Grabyo
- Company type: Private
- Founded: 2013
- Headquarters: London, UK
- Area served: Worldwide
- Founder: Will Neale
- Key people: Gareth Capon (CEO), Will Neale (Founder)
- Industry: Internet
- Current status: Active

= Grabyo =

Grabyo is a browser-based live video production suite integrated with other social media platforms such as Facebook, YouTube, Instagram, Snapchat, Twitter, and Periscope. Sports federations and media companies use cloud-based technology to produce professional-quality live streams and video clips for digital audiences.

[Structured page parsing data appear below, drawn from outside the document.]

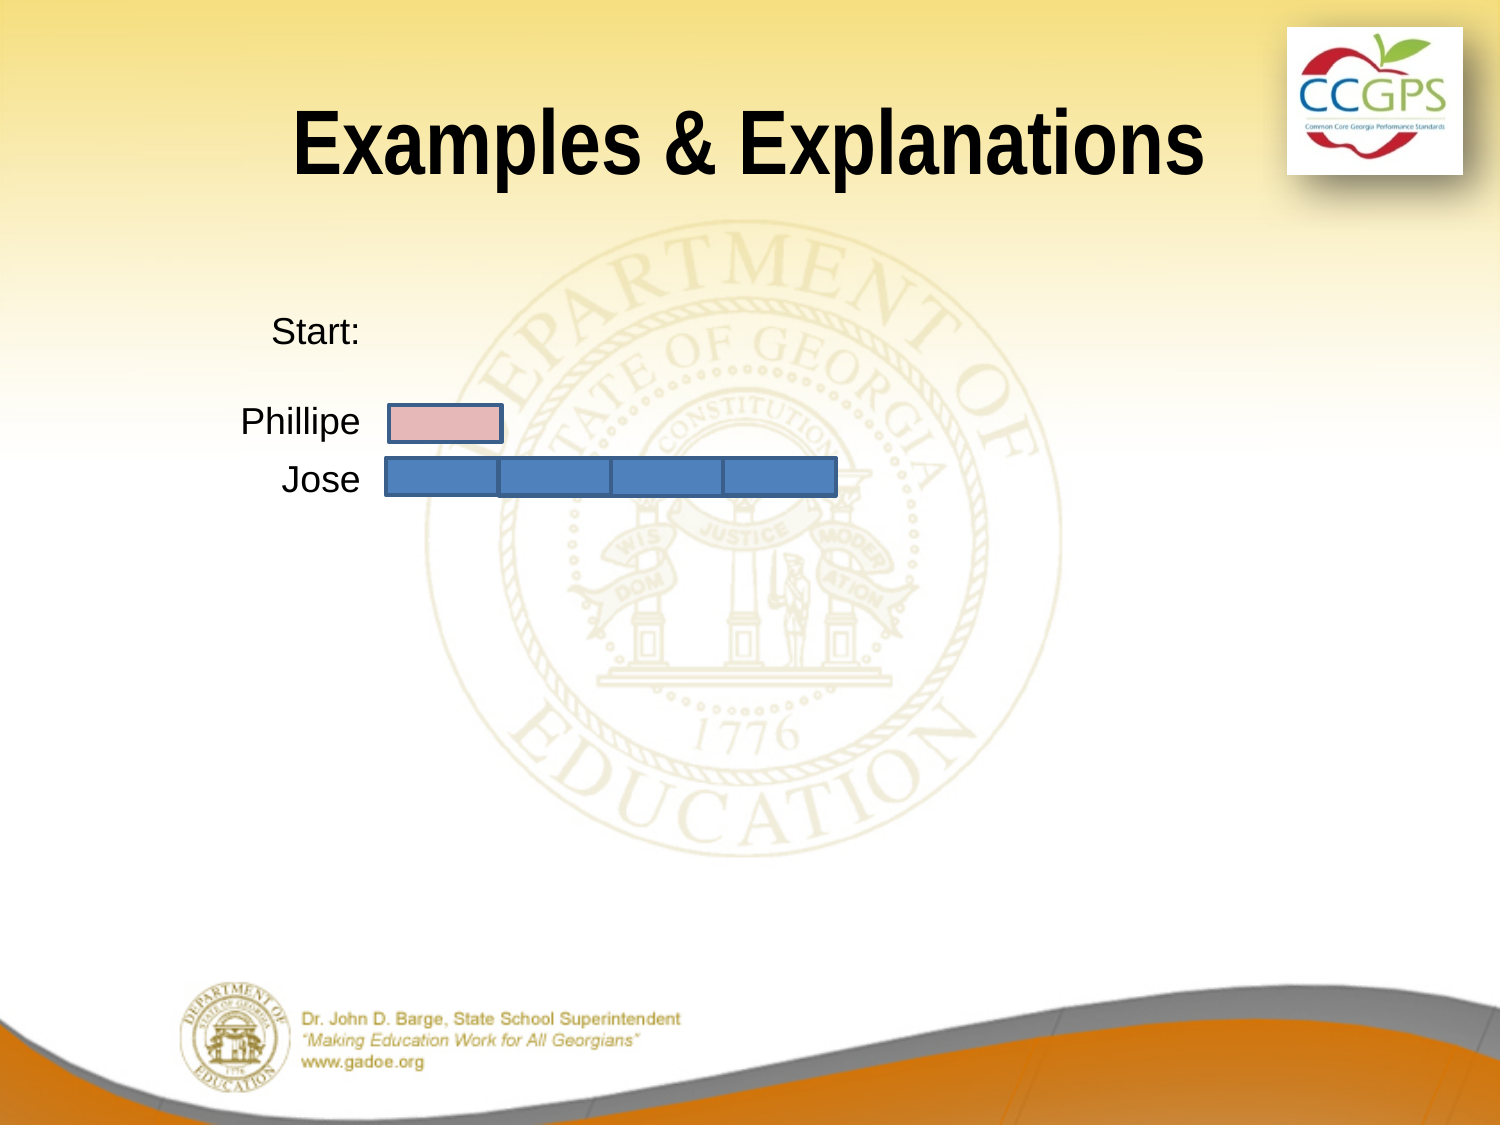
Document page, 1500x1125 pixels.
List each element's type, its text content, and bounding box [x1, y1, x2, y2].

picture [0, 0, 1500, 1125]
title Examples & Explanations [112, 74, 1281, 201]
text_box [223, 299, 837, 510]
subtitle [224, 287, 1276, 926]
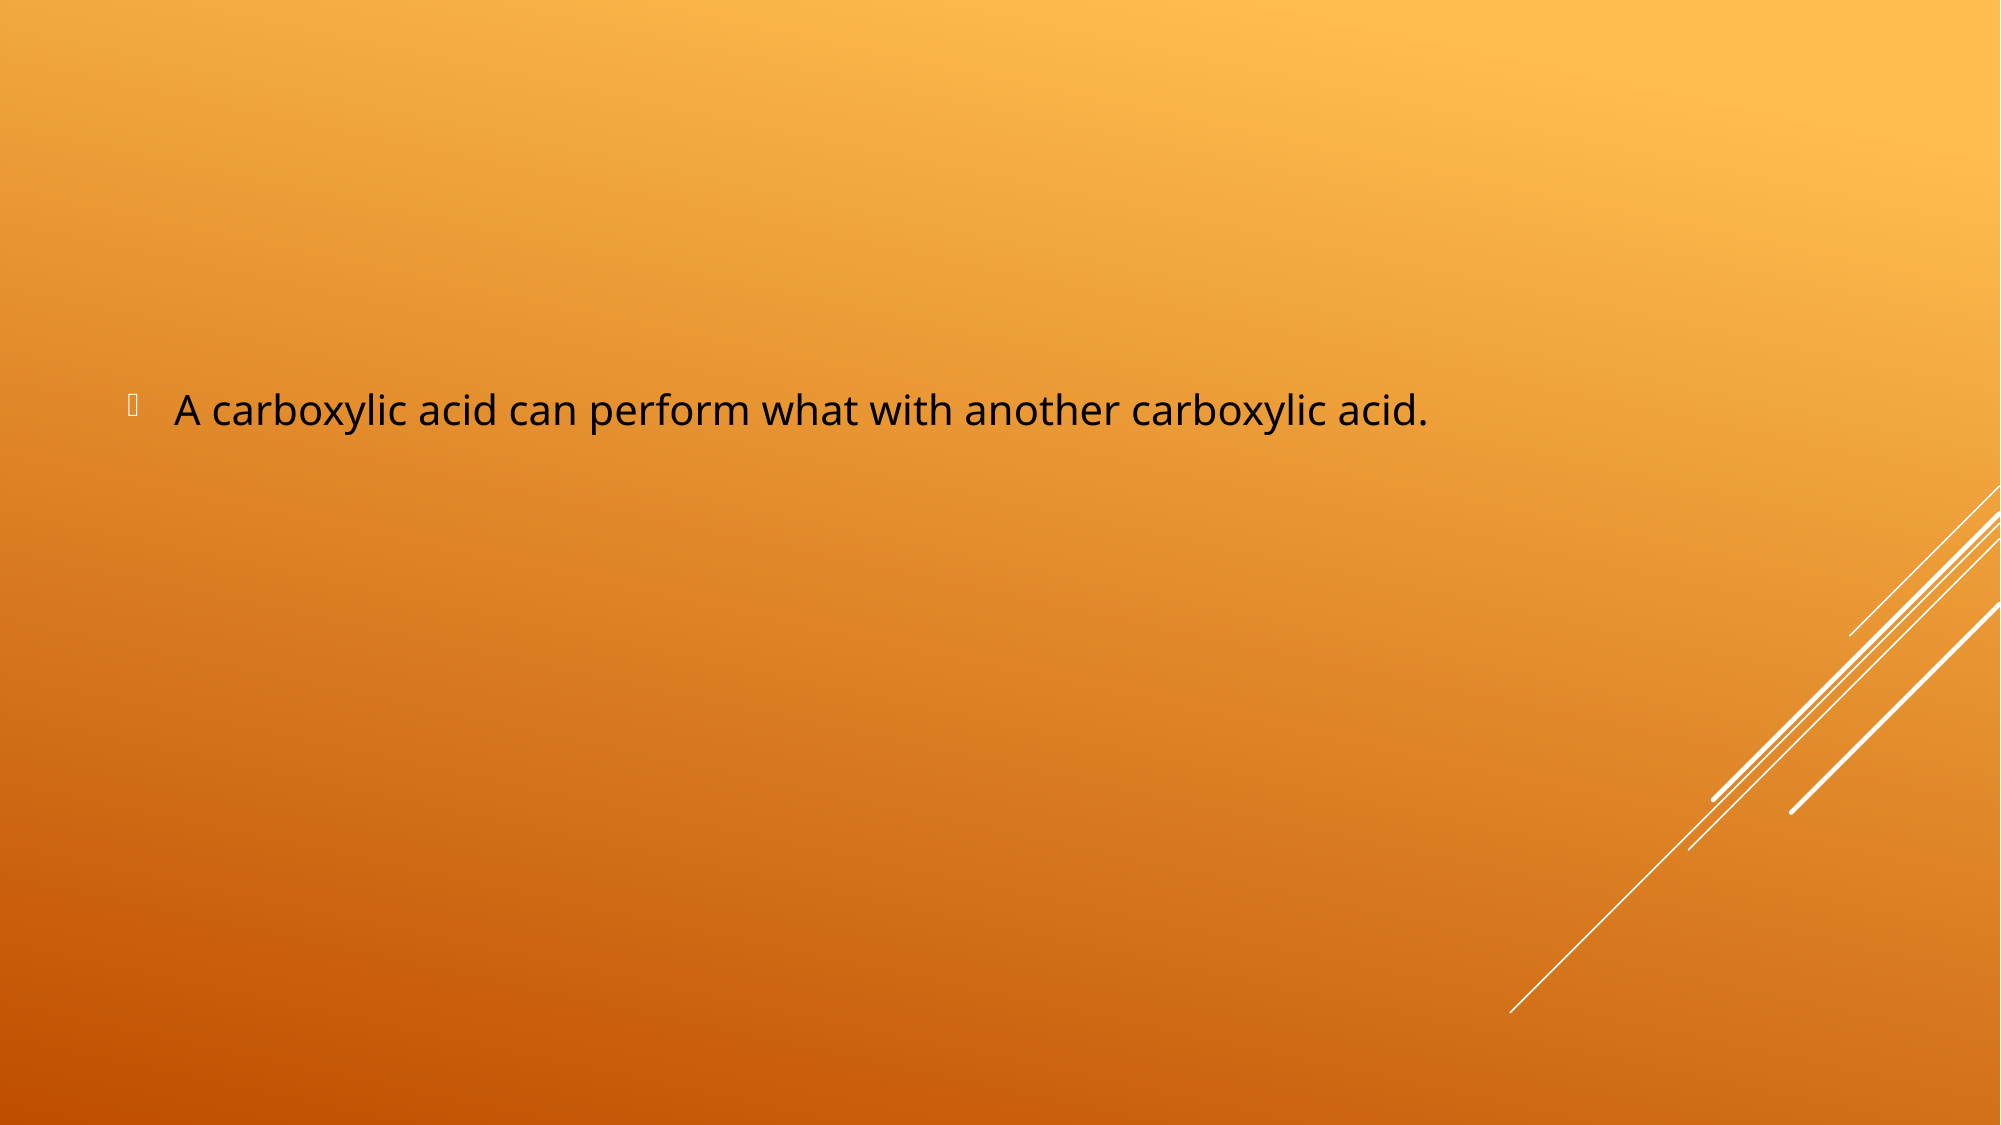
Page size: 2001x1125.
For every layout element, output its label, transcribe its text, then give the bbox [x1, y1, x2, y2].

list A carboxylic acid can perform what with another carboxylic acid. [112, 112, 1513, 706]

Founded in 2013, the company produces and distributes live shows (such as sports or music events) and video clips (such as pre-match warm-ups, behind-the-scene activities, and instant highlights). It is used to build digital fan bases, drive TV audiences and generate revenue from third-party sponsors and pay-TV subscriptions. Its customers include major sports rights owners and media companies such as La Liga, NHL, Eurosport, Sky Sports, FIFA World Cup, FIA Formula E Championship, The Championships, Wimbledon, the Premier League and Real Madrid C.F.

Grabyo ranked 77th in the Financial Times' FT 1000 Europe's Fastest Growing Companies 2018.

==Investors==

The company's investors include Oliver Slipper, Nicole Junkermann, Cesc Fàbregas, Thierry Henry, Robin van Persie and Tony Parker.